_WHAT TO WORK ON:_ A line below contains "neck: (111, 147)", and a later one contains "left front paw: (276, 250)". Repeat both, with every line between them, exactly.

_INPUT RECORDS:_
- Opening Delimiter -
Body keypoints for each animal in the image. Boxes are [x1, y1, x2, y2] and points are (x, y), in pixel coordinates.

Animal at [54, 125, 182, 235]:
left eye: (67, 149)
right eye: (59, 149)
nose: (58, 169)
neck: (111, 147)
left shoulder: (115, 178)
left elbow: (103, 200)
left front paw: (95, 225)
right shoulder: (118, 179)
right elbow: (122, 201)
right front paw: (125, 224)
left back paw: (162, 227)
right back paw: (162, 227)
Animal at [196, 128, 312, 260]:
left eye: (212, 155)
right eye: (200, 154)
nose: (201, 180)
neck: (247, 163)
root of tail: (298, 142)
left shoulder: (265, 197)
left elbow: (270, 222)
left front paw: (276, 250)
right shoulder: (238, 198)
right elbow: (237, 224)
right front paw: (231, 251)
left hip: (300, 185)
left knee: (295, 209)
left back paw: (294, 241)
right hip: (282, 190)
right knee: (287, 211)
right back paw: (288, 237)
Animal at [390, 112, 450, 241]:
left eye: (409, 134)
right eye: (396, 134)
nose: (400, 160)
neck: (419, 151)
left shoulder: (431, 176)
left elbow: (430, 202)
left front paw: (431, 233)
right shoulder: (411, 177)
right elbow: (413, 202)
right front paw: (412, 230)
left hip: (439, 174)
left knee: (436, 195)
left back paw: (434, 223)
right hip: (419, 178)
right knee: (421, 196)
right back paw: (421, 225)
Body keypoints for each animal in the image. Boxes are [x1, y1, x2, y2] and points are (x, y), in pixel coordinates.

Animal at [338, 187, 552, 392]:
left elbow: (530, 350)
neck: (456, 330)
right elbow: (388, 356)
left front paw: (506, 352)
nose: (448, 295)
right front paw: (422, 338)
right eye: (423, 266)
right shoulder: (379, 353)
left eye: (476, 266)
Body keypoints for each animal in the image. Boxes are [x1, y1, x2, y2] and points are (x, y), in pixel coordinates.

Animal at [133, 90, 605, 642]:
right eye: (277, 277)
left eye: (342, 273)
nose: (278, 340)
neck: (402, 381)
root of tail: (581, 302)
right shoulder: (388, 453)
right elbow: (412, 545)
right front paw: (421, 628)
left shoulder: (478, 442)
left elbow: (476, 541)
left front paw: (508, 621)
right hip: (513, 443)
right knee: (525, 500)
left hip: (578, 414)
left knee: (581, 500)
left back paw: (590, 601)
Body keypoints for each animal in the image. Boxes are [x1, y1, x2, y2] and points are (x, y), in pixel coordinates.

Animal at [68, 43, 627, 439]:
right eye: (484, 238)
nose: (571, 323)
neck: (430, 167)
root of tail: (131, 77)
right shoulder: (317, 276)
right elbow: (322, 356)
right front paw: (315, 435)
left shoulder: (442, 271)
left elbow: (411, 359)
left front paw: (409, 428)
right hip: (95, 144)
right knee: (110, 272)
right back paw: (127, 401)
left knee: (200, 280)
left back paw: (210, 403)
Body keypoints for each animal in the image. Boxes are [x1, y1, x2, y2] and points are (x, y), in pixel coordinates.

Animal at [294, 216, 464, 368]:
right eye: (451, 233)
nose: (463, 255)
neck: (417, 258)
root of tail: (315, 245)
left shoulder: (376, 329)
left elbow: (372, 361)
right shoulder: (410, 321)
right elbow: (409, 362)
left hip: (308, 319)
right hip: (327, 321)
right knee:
- Closing Delimiter -
_RESPONSE TO THIS EXERCISE:_
neck: (111, 147)
left shoulder: (115, 178)
left elbow: (103, 200)
left front paw: (95, 225)
right shoulder: (118, 179)
right elbow: (122, 201)
right front paw: (125, 224)
left back paw: (162, 227)
right back paw: (162, 227)
Animal at [196, 128, 312, 260]:
left eye: (212, 155)
right eye: (200, 154)
nose: (201, 180)
neck: (247, 163)
root of tail: (298, 142)
left shoulder: (265, 197)
left elbow: (270, 222)
left front paw: (276, 250)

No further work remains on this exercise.